A cette proposition je me pris à réfléchir un instant, et le regardant fixement:—«Quel démon, lui dis-je, vous a chargé de ce sinistre message?»—Mon neveu tressaillit, comme s’il eût été effrayé d’abord; mais, s’apercevant que je n’étais pas très fâché de l’ouverture, il se remit.—«J’espère, sir, reprit-il, que ce n’est point une proposition funeste; j’ose même espérer que vous serez charmé de voir votre nouvelle colonie en ce lieu où vous régniez jadis avec plus de félicité que la plupart de vos frères les monarques de ce monde.»

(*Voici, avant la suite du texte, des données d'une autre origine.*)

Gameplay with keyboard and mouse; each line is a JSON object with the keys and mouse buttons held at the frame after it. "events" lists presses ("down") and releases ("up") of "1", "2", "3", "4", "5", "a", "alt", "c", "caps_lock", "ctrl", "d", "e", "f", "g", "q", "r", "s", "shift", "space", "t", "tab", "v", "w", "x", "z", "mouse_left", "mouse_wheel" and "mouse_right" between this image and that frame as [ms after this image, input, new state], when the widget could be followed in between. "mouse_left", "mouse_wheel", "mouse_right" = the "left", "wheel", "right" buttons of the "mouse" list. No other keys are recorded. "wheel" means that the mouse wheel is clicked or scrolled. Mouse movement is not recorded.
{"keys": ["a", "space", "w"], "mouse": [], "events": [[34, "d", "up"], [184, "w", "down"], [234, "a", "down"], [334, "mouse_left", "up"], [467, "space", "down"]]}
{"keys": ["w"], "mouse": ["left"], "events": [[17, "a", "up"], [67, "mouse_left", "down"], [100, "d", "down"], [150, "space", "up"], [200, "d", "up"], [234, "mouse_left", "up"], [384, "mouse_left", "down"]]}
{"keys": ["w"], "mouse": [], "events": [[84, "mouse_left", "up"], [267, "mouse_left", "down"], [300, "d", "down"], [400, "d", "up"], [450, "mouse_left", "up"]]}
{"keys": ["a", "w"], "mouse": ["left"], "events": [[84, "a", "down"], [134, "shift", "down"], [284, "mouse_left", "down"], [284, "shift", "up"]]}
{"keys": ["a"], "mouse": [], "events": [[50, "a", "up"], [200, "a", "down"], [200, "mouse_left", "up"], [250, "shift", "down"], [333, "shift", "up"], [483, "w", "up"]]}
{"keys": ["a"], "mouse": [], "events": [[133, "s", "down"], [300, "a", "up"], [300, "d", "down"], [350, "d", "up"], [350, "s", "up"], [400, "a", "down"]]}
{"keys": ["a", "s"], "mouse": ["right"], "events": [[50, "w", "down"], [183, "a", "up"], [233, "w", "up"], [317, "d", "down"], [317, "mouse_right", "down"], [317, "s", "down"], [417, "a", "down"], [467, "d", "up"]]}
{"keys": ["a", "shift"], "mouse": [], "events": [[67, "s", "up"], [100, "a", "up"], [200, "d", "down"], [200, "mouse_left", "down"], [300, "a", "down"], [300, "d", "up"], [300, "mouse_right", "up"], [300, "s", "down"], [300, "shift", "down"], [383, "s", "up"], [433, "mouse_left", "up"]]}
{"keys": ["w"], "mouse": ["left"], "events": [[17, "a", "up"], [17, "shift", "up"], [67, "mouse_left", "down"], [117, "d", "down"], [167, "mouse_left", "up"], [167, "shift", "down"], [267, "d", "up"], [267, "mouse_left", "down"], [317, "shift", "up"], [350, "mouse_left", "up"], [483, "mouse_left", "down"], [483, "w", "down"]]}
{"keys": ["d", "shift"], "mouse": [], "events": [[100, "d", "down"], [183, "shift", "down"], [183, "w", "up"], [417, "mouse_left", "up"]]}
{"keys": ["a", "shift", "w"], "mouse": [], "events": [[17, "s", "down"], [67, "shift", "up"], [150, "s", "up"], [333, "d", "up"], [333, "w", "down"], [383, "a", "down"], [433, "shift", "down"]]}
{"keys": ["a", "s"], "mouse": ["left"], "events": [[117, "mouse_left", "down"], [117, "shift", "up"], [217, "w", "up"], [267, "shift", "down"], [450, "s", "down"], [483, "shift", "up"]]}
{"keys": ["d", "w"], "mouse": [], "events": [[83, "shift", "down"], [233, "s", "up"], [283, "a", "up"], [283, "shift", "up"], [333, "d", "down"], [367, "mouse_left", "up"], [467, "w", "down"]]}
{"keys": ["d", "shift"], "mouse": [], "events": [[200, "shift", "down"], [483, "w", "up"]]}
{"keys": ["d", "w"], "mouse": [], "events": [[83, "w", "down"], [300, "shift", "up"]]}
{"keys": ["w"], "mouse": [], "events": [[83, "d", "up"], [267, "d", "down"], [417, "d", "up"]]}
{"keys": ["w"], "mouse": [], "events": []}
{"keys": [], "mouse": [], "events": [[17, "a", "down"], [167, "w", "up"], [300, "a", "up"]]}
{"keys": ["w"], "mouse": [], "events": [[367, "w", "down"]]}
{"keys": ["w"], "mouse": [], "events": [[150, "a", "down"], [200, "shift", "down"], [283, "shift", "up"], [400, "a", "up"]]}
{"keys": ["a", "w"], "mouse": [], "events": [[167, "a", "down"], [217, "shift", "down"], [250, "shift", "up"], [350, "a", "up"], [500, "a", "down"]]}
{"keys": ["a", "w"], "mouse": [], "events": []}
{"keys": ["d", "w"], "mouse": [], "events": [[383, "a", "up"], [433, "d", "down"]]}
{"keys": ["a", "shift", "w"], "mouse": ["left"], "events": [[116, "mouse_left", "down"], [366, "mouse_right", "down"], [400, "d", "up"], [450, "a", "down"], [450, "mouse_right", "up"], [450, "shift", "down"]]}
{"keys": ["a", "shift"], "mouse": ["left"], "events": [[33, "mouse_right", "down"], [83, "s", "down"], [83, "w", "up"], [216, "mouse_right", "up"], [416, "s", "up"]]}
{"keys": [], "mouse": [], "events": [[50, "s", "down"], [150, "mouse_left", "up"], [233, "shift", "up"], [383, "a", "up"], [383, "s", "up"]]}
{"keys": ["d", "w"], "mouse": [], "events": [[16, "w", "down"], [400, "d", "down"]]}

Bref, ce dessein correspondait si bien à mon humeur, c’est-à-dire à la préoccupation qui m’absorbait et dont j’ai tant déjà parlé, qu’en peu de mots je lui dis que je partirais avec lui s’il s’accordait avec les marchands, mais que je ne promettais pas d’aller au delà de mon île.—«Pourquoi, sir? dit-il; vous ne désirez pas être laissé là de nouveau, j’espère!»—«Quoi! répliquai-je, ne pouvez-vous pas me reprendre à votre retour?»—Il m’affirma qu’il n’était pas possible que les marchands lui permissent de revenir, par cette route, avec un navire chargé de si grandes valeurs, le détour étant d’un mois et pouvant l’être de trois ou quatre.—«D’ailleurs, sir, ajouta-t-il, s’il m’arrivait malheur, et que je ne revinsse pas du tout, vous seriez alors réduit à la condition où vous étiez jadis.»

C’était fort raisonnable; toutefois nous trouvâmes l’un et l’autre un remède à cela. Ce fut d’embarquer à bord du navire un sloop tout façonné, mais démonté en pièces, lequel, à l’aide de quelques charpentiers que nous convînmes d’emmener avec nous, pouvait être remonté dans l’île et achevé et mis à flot en peu de jours.